◆ Problem statement:
Could you find every line in the records below that contains the word "corners" and copy it?

◆ Provided entries:
'''

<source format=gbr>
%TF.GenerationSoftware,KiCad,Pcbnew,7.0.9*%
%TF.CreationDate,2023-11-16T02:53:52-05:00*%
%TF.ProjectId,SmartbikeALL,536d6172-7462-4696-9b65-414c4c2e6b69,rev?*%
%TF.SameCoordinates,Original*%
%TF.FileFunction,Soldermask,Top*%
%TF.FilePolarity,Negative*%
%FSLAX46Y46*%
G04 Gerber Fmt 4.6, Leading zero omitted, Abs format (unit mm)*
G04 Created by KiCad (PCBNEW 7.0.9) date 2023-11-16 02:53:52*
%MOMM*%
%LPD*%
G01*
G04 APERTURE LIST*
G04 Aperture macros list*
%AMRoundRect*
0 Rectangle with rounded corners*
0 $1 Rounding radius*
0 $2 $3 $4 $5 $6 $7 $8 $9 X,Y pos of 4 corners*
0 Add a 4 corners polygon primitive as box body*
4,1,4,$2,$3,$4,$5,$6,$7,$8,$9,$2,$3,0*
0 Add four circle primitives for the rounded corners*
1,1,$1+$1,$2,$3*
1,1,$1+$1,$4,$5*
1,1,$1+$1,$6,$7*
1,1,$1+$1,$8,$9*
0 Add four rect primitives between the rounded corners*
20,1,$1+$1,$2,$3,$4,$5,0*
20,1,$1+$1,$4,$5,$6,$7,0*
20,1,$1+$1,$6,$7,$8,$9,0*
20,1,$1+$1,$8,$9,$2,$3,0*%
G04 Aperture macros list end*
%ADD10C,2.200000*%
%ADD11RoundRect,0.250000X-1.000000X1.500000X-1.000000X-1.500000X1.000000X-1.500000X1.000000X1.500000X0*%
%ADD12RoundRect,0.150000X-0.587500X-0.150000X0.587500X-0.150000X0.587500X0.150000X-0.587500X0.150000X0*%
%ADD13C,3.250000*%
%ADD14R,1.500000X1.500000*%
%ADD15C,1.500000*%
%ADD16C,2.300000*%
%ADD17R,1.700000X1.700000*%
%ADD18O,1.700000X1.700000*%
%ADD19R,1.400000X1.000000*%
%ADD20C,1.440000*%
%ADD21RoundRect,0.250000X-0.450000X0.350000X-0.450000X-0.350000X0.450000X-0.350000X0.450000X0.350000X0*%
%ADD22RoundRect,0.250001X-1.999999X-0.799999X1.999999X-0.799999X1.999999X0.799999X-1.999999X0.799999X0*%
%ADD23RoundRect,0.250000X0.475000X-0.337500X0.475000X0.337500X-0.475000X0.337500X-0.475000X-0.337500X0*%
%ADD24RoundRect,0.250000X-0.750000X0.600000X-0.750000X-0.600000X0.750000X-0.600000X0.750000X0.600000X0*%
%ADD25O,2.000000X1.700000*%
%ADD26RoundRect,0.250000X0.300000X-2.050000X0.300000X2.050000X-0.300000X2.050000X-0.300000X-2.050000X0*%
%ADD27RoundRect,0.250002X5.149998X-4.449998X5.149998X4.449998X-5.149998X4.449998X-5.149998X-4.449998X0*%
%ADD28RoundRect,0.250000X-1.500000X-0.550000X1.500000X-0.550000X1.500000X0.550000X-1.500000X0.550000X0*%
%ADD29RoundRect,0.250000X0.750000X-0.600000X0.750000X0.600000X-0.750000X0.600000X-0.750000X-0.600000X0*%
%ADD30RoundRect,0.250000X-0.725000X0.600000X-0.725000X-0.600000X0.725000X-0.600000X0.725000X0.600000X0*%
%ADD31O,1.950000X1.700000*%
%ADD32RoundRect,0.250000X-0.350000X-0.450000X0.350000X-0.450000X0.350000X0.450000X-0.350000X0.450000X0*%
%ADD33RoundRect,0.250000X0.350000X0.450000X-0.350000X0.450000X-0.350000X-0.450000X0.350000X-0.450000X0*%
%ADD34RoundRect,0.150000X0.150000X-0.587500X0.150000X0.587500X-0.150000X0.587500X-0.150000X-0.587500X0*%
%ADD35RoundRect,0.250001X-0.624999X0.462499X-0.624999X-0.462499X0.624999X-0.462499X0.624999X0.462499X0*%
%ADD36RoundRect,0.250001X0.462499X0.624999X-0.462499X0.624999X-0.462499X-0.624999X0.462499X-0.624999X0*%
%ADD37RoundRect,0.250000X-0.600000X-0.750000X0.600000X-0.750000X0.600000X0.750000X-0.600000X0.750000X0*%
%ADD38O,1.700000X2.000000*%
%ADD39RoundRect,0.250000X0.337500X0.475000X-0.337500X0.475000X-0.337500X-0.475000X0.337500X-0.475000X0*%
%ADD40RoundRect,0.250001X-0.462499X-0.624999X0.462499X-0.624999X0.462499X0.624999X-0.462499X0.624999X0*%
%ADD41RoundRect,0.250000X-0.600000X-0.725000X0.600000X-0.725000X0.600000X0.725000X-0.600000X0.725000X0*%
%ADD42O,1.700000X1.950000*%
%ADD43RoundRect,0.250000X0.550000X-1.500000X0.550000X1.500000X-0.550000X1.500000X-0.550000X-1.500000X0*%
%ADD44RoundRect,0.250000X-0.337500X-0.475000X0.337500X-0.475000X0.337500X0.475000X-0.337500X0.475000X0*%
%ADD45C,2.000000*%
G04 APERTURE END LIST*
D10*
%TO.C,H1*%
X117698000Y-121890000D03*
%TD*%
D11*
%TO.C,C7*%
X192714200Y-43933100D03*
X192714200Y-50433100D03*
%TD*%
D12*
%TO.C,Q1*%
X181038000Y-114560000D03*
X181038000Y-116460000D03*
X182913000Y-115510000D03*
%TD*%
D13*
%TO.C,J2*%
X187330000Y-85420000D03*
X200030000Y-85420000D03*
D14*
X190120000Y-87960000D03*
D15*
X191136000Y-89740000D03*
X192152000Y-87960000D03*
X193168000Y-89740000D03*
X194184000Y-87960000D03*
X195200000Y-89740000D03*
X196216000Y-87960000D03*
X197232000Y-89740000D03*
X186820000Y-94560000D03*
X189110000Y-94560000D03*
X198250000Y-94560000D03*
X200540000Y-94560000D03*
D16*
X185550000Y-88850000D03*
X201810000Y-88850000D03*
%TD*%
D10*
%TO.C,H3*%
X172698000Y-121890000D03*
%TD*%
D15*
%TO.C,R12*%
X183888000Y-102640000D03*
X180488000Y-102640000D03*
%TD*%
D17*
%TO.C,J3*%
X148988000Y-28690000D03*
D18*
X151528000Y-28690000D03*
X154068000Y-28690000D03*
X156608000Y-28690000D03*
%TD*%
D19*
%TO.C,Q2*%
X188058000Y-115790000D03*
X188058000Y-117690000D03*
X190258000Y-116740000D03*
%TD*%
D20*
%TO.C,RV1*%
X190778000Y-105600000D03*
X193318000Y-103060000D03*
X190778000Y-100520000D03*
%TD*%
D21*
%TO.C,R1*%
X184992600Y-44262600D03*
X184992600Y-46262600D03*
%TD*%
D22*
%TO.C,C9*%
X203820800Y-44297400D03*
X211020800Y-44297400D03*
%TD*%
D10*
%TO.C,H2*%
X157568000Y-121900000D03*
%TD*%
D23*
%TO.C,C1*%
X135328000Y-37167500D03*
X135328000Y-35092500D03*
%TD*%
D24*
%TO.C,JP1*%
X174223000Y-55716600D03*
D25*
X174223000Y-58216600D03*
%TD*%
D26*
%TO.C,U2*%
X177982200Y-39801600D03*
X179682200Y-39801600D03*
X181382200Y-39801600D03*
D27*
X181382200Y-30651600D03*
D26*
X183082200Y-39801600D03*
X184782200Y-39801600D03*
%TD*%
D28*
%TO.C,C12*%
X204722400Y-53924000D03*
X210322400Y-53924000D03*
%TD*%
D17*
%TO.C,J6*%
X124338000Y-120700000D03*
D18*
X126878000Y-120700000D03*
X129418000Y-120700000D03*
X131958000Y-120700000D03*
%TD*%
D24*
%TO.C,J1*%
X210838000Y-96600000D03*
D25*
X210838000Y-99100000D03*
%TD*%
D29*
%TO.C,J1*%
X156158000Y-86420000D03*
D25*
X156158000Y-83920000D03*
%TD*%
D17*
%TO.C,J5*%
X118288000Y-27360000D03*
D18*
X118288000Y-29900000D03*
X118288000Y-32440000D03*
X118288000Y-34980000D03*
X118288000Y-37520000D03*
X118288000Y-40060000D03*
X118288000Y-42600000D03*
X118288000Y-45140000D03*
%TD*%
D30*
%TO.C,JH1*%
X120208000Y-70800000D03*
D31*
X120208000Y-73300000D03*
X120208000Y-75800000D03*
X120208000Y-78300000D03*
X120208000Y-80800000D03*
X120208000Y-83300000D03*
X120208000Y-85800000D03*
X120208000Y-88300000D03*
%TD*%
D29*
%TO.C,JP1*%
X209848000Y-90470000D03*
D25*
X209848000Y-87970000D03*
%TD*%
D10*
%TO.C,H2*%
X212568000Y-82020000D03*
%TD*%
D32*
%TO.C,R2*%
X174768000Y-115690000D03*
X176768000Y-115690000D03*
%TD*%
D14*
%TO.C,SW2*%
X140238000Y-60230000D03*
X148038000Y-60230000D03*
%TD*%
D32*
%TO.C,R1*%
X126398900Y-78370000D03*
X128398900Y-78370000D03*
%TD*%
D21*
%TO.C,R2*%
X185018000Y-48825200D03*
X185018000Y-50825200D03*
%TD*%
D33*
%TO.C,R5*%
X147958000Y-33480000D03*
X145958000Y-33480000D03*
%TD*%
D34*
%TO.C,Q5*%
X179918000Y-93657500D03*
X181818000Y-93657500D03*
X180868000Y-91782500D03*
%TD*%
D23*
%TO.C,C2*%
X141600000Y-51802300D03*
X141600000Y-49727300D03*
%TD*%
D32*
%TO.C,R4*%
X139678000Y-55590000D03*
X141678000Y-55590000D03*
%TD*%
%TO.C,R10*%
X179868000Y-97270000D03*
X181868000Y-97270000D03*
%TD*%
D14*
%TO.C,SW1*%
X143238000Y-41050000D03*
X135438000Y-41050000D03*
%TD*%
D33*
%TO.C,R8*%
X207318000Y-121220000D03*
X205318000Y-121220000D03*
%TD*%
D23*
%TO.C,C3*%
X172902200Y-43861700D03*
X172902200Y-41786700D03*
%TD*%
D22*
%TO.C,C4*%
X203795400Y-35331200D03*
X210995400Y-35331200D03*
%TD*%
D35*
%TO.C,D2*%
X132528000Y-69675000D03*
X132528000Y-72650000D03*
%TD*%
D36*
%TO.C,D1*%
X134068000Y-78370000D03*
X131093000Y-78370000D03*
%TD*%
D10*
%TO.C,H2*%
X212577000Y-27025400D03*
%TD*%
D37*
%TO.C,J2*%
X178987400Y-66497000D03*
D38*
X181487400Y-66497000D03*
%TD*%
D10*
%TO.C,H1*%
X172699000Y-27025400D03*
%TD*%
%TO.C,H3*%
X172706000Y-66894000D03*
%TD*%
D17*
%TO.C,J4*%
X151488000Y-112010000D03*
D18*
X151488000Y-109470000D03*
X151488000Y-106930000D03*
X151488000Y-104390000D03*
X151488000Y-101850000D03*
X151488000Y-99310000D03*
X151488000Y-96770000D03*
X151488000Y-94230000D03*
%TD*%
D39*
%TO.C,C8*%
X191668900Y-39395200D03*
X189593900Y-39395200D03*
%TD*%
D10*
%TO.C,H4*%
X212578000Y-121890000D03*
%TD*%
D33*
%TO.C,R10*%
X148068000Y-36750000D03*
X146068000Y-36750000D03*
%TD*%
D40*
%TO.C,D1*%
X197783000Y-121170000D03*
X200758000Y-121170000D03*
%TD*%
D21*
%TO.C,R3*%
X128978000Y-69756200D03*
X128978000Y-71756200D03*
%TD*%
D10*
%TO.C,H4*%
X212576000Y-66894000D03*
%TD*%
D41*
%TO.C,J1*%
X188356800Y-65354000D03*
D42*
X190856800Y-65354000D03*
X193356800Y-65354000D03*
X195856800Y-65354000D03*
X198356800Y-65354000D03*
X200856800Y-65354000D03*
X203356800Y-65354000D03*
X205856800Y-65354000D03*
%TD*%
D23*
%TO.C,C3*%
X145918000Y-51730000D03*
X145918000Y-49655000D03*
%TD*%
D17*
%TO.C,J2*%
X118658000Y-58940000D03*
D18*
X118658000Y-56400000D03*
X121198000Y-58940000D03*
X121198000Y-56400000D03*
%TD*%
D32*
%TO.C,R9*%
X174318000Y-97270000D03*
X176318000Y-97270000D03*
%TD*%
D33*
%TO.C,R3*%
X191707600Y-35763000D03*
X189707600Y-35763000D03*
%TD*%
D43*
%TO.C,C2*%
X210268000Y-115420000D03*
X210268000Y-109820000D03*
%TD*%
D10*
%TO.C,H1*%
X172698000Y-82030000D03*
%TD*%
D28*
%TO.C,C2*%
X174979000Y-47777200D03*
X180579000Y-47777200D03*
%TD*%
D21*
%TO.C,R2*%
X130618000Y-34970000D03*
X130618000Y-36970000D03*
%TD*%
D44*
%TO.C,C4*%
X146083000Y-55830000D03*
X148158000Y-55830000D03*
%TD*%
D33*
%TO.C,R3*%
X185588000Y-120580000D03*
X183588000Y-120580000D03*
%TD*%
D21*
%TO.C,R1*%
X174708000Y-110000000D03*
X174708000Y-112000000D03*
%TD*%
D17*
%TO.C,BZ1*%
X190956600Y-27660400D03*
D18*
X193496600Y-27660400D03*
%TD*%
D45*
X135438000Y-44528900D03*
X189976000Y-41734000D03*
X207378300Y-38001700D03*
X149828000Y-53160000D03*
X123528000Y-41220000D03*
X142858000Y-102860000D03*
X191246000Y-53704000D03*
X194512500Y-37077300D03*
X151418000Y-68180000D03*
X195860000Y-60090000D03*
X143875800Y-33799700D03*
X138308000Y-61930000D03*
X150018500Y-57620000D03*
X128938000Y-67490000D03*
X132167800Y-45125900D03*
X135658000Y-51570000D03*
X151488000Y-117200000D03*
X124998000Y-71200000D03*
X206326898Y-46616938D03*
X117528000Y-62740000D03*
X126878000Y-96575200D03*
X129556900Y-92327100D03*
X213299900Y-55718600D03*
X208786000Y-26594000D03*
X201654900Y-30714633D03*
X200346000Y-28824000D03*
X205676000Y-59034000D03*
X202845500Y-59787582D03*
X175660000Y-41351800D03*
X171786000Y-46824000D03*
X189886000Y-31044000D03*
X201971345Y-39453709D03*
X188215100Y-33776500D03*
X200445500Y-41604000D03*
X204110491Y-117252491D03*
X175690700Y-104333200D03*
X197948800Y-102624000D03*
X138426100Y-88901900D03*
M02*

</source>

'''

◆ Response box:
0 Rectangle with rounded corners*
0 $2 $3 $4 $5 $6 $7 $8 $9 X,Y pos of 4 corners*
0 Add a 4 corners polygon primitive as box body*
0 Add four circle primitives for the rounded corners*
0 Add four rect primitives between the rounded corners*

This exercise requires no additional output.